━━━ EXTRACTED DATA

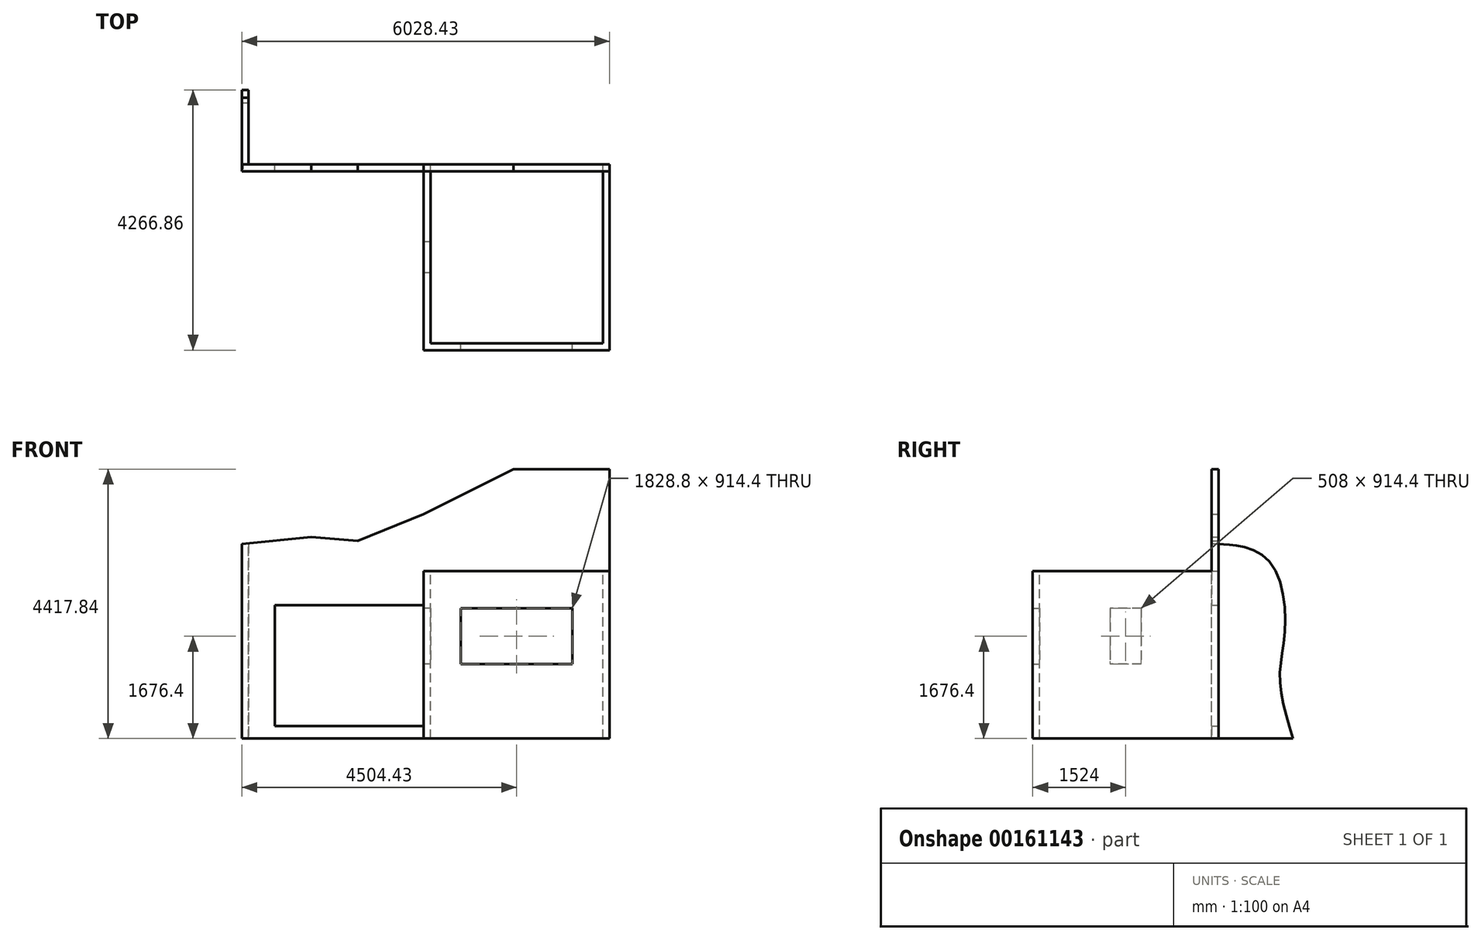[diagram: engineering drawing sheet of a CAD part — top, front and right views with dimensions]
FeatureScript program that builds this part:
annotation { "Feature Type Name" : "Feature", "Feature Type Description" : "" }
export const myFeature = defineFeature(function(context is Context, id is Id, definition is map)
    precondition{}
    {
        {
            var Q0;
            Q0=qCreatedBy(makeId("Front.planeOp"),FACE);
            var sketch = newSketch(context, id + "F0", { "sketchPlane" : qUnion([Q0])});
            skLineSegment(sketch, "E0.bottom", {"start": v(0, 0) * mm, "end": v(3048, 0) * mm});
            skLineSegment(sketch, "E0.top", {"start": v(0, 2743.2) * mm, "end": v(3048, 2743.2) * mm});
            skLineSegment(sketch, "E0.left", {"start": v(0, 0) * mm, "end": v(0, 2743.2) * mm});
            skLineSegment(sketch, "E0.right", {"start": v(3048, 0) * mm, "end": v(3048, 2743.2) * mm});
            skLineSegment(sketch, "E1.bottom", {"start": v(609.6, 2133.6) * mm, "end": v(2438.4, 2133.6) * mm});
            skLineSegment(sketch, "E1.top", {"start": v(609.6, 1219.2) * mm, "end": v(2438.4, 1219.2) * mm});
            skLineSegment(sketch, "E1.left", {"start": v(609.6, 2133.6) * mm, "end": v(609.6, 1219.2) * mm});
            skLineSegment(sketch, "E1.right", {"start": v(2438.4, 2133.6) * mm, "end": v(2438.4, 1219.2) * mm});
            skSolve(sketch);
        }
        {
            var Q0;
            Q0=qSketchRegion(id+"F0",true);
            extrude(context, id + "F1", {"entities" : qUnion([Q0]), "depth" : 114.04 * mm});
        }
        {
            var Q0;
            Q0=makeQuery(id+"F1.opExtrude","SWEPT_FACE",FACE,{"disambiguationData":[OSD([sQuery(id+"F0.wireOp",EDGE,"E0.left")])]});
            var sketch = newSketch(context, id + "F2", { "sketchPlane" : qUnion([Q0])});
            skLineSegment(sketch, "E2.bottom", {"start": v(114.04, 0) * mm, "end": v(-2933.96, 0) * mm});
            skLineSegment(sketch, "E2.top", {"start": v(114.04, 2743.2) * mm, "end": v(-2933.96, 2743.2) * mm});
            skLineSegment(sketch, "E2.left", {"start": v(114.04, 0) * mm, "end": v(114.04, 2743.2) * mm});
            skLineSegment(sketch, "E2.right", {"start": v(-2933.96, 0) * mm, "end": v(-2933.96, 2743.2) * mm});
            skLineSegment(sketch, "E3.bottom", {"start": v(-1663.96, 2133.6) * mm, "end": v(-1155.96, 2133.6) * mm});
            skLineSegment(sketch, "E3.top", {"start": v(-1663.96, 1219.2) * mm, "end": v(-1155.96, 1219.2) * mm});
            skLineSegment(sketch, "E3.left", {"start": v(-1663.96, 2133.6) * mm, "end": v(-1663.96, 1219.2) * mm});
            skLineSegment(sketch, "E3.right", {"start": v(-1155.96, 2133.6) * mm, "end": v(-1155.96, 1219.2) * mm});
            skSolve(sketch);
        }
        {
            var Q0;
            Q0=qSketchRegion(id+"F2",true);
            extrude(context, id + "F3", {"entities" : qUnion([Q0]), "operationType" : NewBodyOperationType.ADD, "oppositeDirection" : true, "depth" : 110 * mm});
        }
        {
            var Q0;
            Q0=makeQuery(id+"F1.opExtrude","SWEPT_FACE",FACE,{"disambiguationData":[OSD([sQuery(id+"F0.wireOp",EDGE,"E0.right")])]});
            var sketch = newSketch(context, id + "F4", { "sketchPlane" : qUnion([Q0])});
            skLineSegment(sketch, "E4.bottom", {"start": v(-114.04, 0) * mm, "end": v(2933.96, 0) * mm});
            skLineSegment(sketch, "E4.top", {"start": v(-114.04, 2743.2) * mm, "end": v(2933.96, 2743.2) * mm});
            skLineSegment(sketch, "E4.left", {"start": v(-114.04, 0) * mm, "end": v(-114.04, 2743.2) * mm});
            skLineSegment(sketch, "E4.right", {"start": v(2933.96, 0) * mm, "end": v(2933.96, 2743.2) * mm});
            skSolve(sketch);
        }
        {
            var Q0;
            Q0=qSketchRegion(id+"F4",true);
            extrude(context, id + "F5", {"entities" : qUnion([Q0]), "operationType" : NewBodyOperationType.ADD, "oppositeDirection" : true, "depth" : 110 * mm});
        }
        {
            var Q0;
            Q0=makeQuery(id+"F5.opExtrude","SWEPT_FACE",FACE,{"disambiguationData":[OSD([sQuery(id+"F4.wireOp",EDGE,"E4.right")])]});
            var sketch = newSketch(context, id + "F6", { "sketchPlane" : qUnion([Q0])});
            skLineSegment(sketch, "E5", {"start": v(-3048, 2743.2) * mm, "end": v(-67.57, 2743.2) * mm});
            skLineSegment(sketch, "E6", {"start": v(-67.57, 2743.2) * mm, "end": v(-67.57, 0) * mm});
            skLineSegment(sketch, "E7", {"start": v(-67.57, 0) * mm, "end": v(2980.43, 0) * mm});
            skLineSegment(sketch, "E8", {"start": v(2980.43, 0) * mm, "end": v(2980.43, 3189.02) * mm});
            skLineSegment(sketch, "E9", {"start": v(2980.43, 3189.02) * mm, "end": v(1845.9, 3306.68) * mm});
            skLineSegment(sketch, "E10", {"start": v(1845.9, 3306.68) * mm, "end": v(1081.13, 3239.45) * mm});
            skLineSegment(sketch, "E11", {"start": v(1081.13, 3239.45) * mm, "end": v(0, 3676.45) * mm});
            skLineSegment(sketch, "E12", {"start": v(0, 3676.45) * mm, "end": v(-1184.3, 4273.23) * mm});
            skLineSegment(sketch, "E13", {"start": v(-1184.3, 4273.23) * mm, "end": v(-1471.26, 4417.84) * mm});
            skLineSegment(sketch, "E14", {"start": v(-1471.26, 4417.84) * mm, "end": v(-3048, 4417.84) * mm});
            skLineSegment(sketch, "E15", {"start": v(-3048, 4417.84) * mm, "end": v(-3048, 2743.2) * mm});
            skSolve(sketch);
        }
        {
            var Q0;
            Q0=qSketchRegion(id+"F6",true);
            extrude(context, id + "F7", {"entities" : qUnion([Q0]), "operationType" : NewBodyOperationType.ADD, "oppositeDirection" : true, "depth" : 114.04 * mm});
        }
        {
            var Q0;
            Q0=makeQuery(id+"F7.boolean.opBoolean","MERGE",FACE,{"derivedFrom":[makeQuery(id+"F3.opExtrude","SWEPT_FACE",FACE,{"disambiguationData":[OSD([sQuery(id+"F2.wireOp",EDGE,"E2.right")])]}),makeQuery(id+"F5.opExtrude","SWEPT_FACE",FACE,{"disambiguationData":[OSD([sQuery(id+"F4.wireOp",EDGE,"E4.right")])]}),makeQuery(id+"F7.opExtrude","CAP_FACE",FACE,{"disambiguationData":[OSD([sQuery(id+"F6.wireOp",EDGE,"E5"),sQuery(id+"F6.wireOp",EDGE,"E6"),sQuery(id+"F6.wireOp",EDGE,"E7"),sQuery(id+"F6.wireOp",EDGE,"E8"),sQuery(id+"F6.wireOp",EDGE,"E9"),sQuery(id+"F6.wireOp",EDGE,"E10"),sQuery(id+"F6.wireOp",EDGE,"E11"),sQuery(id+"F6.wireOp",EDGE,"E12"),sQuery(id+"F6.wireOp",EDGE,"E13"),sQuery(id+"F6.wireOp",EDGE,"E14"),sQuery(id+"F6.wireOp",EDGE,"E15")])],"isStart":true})]});
            var sketch = newSketch(context, id + "F8", { "sketchPlane" : qUnion([Q0])});
            skLineSegment(sketch, "E16.bottom", {"start": v(0, 203.2) * mm, "end": v(2438.4, 203.2) * mm});
            skLineSegment(sketch, "E16.top", {"start": v(0, 2184.4) * mm, "end": v(2438.4, 2184.4) * mm});
            skLineSegment(sketch, "E16.left", {"start": v(0, 203.2) * mm, "end": v(0, 2184.4) * mm});
            skLineSegment(sketch, "E16.right", {"start": v(2438.4, 203.2) * mm, "end": v(2438.4, 2184.4) * mm});
            skSolve(sketch);
        }
        {
            var Q0;
            Q0=qSketchRegion(id+"F8",true);
            extrude(context, id + "F9", {"entities" : qUnion([Q0]), "oppositeDirection" : true, "depth" : 127 * mm});
        }
        {
            var Q0;
            Q0=makeQuery(id+"F9.opExtrude","SWEPT_BODY",BODY,{"disambiguationData":[OSD([sQuery(id+"F8.wireOp",EDGE,"E16.bottom"),sQuery(id+"F8.wireOp",EDGE,"E16.top"),sQuery(id+"F8.wireOp",EDGE,"E16.left"),sQuery(id+"F8.wireOp",EDGE,"E16.right")])]});
            var Q1;
            Q1=makeQuery(id+"F1.opExtrude","SWEPT_BODY",BODY,{"disambiguationData":[OSD([sQuery(id+"F0.wireOp",EDGE,"E0.bottom"),sQuery(id+"F0.wireOp",EDGE,"E0.top"),sQuery(id+"F0.wireOp",EDGE,"E0.left"),sQuery(id+"F0.wireOp",EDGE,"E0.right"),sQuery(id+"F0.wireOp",EDGE,"E1.bottom"),sQuery(id+"F0.wireOp",EDGE,"E1.top"),sQuery(id+"F0.wireOp",EDGE,"E1.left"),sQuery(id+"F0.wireOp",EDGE,"E1.right")])]});
            booleanBodies(context, id + "F10", {"operationType" : BooleanOperationType.SUBTRACTION, "tools" : qUnion([Q0]), "targets" : qUnion([Q1])});
        }
        {
            var Q0;
            Q0=makeQuery(id+"F7.opExtrude","SWEPT_FACE",FACE,{"disambiguationData":[OSD([sQuery(id+"F6.wireOp",EDGE,"E8")])]});
            var sketch = newSketch(context, id + "F11", { "sketchPlane" : qUnion([Q0])});
            skLineSegment(sketch, "E17", {"start": v(-2819.92, 0) * mm, "end": v(-4152.82, 0) * mm});
            skFitSpline(sketch, "E18", {"points": [v(-4152.82, 0) * mm, v(-3934.63, 987.92) * mm, v(-4021.9, 1795.21) * mm, v(-3767.35, 2900.69) * mm, v(-3185.52, 3169.79) * mm, v(-2933.96, 3189.02) * mm, v(-2819.92, 3189.02) * mm], "startDerivative": vector(1460.66, 4748.27) * mm, "endDerivative": vector(1460.56, -12.62) * mm});
            skLineSegment(sketch, "E19", {"start": v(-2819.92, 3189.02) * mm, "end": v(-2819.92, 0) * mm});
            skSolve(sketch);
        }
        {
            var Q0;
            Q0=qSketchRegion(id+"F11",true);
            extrude(context, id + "F12", {"entities" : qUnion([Q0]), "operationType" : NewBodyOperationType.ADD, "oppositeDirection" : true, "depth" : 110 * mm});
        }
    });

━━━━━━

Replace "Feature Type Name" with "Feature Title" in the lines running from the start of the records through the line that contains "export const myFeature", keeping everything else the same. Give back only those lines, and leave the pictures out of your answer.

● CORRECT ANSWER:
[diagram: engineering drawing sheet of a CAD part — top, front and right views with dimensions]
FeatureScript program that builds this part:
annotation { "Feature Title" : "Feature", "Feature Type Description" : "" }
export const myFeature = defineFeature(function(context is Context, id is Id, definition is map)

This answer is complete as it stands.